**What is expected:**
For this exercise, repeat the listing below from its first line through the line containing "WN = Wolf Number", exactly as written.

──────────────────────────────

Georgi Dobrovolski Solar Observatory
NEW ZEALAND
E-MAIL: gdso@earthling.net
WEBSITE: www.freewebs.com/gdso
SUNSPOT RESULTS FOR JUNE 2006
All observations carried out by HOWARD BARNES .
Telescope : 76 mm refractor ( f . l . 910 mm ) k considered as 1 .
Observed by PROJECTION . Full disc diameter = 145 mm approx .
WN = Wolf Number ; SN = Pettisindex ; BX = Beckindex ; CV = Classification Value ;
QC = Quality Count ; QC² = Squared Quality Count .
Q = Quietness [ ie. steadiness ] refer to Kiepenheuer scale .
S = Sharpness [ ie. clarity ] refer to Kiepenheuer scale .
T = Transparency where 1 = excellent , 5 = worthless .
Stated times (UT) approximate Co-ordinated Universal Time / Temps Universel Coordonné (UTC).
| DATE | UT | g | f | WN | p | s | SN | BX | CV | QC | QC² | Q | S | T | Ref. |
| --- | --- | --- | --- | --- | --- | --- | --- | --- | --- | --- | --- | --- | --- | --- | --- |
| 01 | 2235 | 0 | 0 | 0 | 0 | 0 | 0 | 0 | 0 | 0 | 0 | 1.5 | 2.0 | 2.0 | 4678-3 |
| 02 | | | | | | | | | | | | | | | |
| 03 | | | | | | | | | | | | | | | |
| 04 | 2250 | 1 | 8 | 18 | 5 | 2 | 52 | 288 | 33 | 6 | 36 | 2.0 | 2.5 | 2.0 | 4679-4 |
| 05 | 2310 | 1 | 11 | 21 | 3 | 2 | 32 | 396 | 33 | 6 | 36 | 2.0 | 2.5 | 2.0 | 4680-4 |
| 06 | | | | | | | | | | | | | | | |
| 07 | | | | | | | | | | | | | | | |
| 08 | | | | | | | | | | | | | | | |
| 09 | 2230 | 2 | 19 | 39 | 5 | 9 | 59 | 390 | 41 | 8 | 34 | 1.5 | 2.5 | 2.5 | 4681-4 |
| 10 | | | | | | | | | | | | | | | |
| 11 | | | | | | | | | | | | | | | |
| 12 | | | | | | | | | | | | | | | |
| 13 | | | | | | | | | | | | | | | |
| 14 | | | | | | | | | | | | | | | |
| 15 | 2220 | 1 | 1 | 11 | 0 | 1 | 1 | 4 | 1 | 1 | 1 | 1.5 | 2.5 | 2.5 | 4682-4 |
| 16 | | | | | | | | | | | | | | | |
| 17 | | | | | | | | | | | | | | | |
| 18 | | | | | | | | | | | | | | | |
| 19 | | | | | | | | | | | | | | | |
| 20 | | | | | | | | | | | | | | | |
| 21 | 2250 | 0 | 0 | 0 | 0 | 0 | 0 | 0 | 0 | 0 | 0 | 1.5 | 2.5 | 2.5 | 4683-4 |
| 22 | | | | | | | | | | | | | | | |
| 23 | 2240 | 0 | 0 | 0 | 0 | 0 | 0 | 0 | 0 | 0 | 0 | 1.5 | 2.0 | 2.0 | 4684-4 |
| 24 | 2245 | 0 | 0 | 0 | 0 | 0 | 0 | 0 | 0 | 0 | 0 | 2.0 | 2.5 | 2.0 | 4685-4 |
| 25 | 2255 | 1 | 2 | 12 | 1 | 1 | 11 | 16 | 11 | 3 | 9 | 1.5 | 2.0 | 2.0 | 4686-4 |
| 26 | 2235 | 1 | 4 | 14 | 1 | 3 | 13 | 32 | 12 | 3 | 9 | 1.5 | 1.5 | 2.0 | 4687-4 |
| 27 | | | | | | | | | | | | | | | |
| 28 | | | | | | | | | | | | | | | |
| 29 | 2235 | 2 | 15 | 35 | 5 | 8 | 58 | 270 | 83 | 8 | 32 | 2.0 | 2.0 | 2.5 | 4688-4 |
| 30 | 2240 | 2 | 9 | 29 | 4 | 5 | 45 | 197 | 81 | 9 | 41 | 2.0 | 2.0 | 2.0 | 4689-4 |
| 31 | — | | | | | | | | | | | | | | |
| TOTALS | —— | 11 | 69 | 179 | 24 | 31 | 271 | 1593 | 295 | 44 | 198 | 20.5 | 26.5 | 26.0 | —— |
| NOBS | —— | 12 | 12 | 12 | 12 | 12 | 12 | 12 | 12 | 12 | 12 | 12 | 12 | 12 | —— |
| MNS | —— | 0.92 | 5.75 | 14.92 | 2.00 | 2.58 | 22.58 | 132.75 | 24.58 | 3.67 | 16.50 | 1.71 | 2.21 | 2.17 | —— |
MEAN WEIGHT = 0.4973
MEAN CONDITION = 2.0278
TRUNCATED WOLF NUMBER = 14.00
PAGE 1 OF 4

──────────────────────────────

**Answer to the exercise:**
Georgi Dobrovolski Solar Observatory
NEW ZEALAND
E-MAIL: gdso@earthling.net
WEBSITE: www.freewebs.com/gdso
SUNSPOT RESULTS FOR JUNE 2006
All observations carried out by HOWARD BARNES .
Telescope : 76 mm refractor ( f . l . 910 mm ) k considered as 1 .
Observed by PROJECTION . Full disc diameter = 145 mm approx .
WN = Wolf Number ; SN = Pettisindex ; BX = Beckindex ; CV = Classification Value ;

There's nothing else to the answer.